* **PROBLEM REQUIREMENTS**: Edit the lines below so that each "slice" becomes "wedge", keeping everything else the same. Leave the pictures out of your answer.

* **EXTRACTED MATERIAL**:
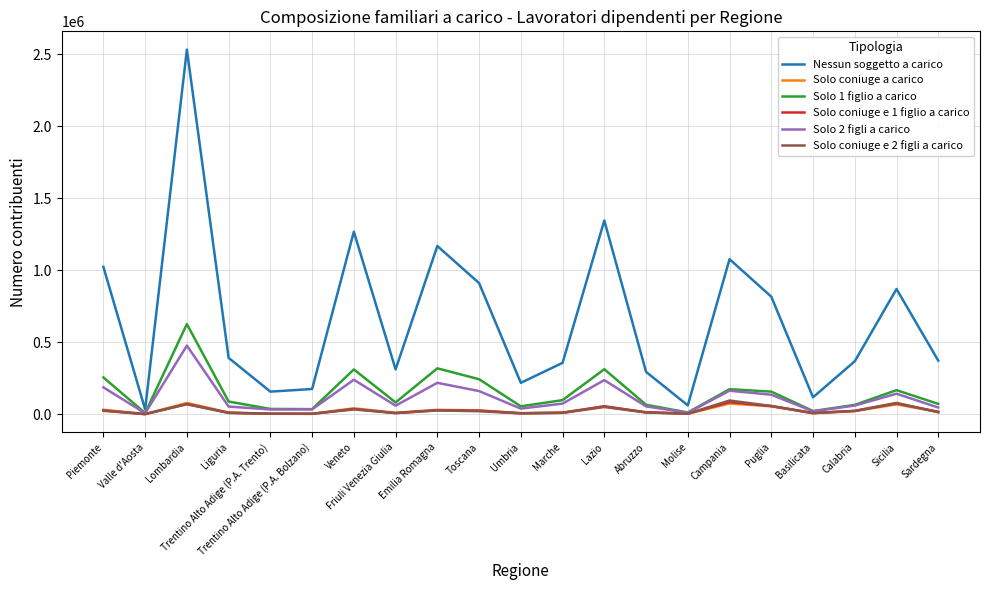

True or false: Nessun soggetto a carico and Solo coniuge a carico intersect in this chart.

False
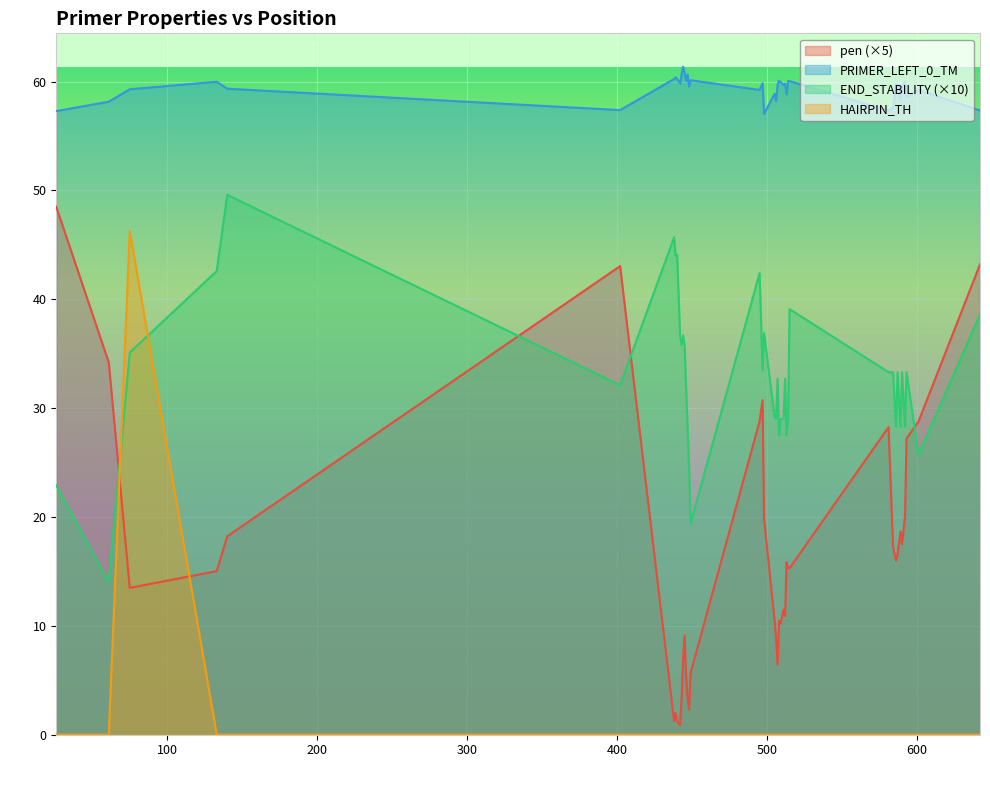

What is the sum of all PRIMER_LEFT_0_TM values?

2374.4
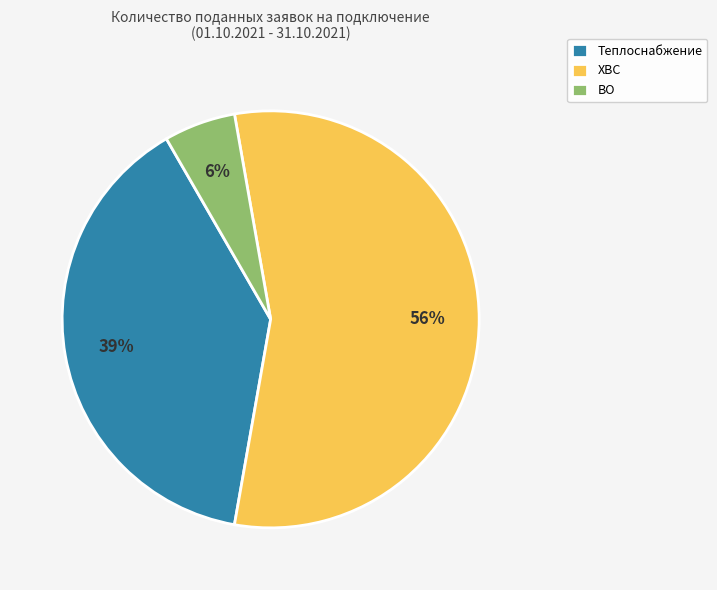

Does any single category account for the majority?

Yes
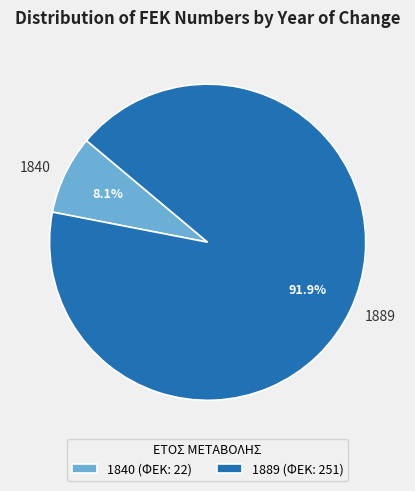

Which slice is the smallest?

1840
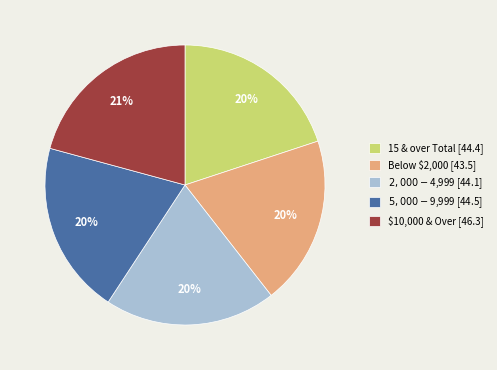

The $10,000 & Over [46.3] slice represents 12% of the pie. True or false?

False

* **OUTPUT OF THE EXERCISE**:
True or false: Nessun soggetto a carico and Solo coniuge a carico intersect in this chart.

False

What is the sum of all PRIMER_LEFT_0_TM values?

2374.4

Does any single category account for the majority?

Yes

Which wedge is the smallest?

1840

The $10,000 & Over [46.3] wedge represents 12% of the pie. True or false?

False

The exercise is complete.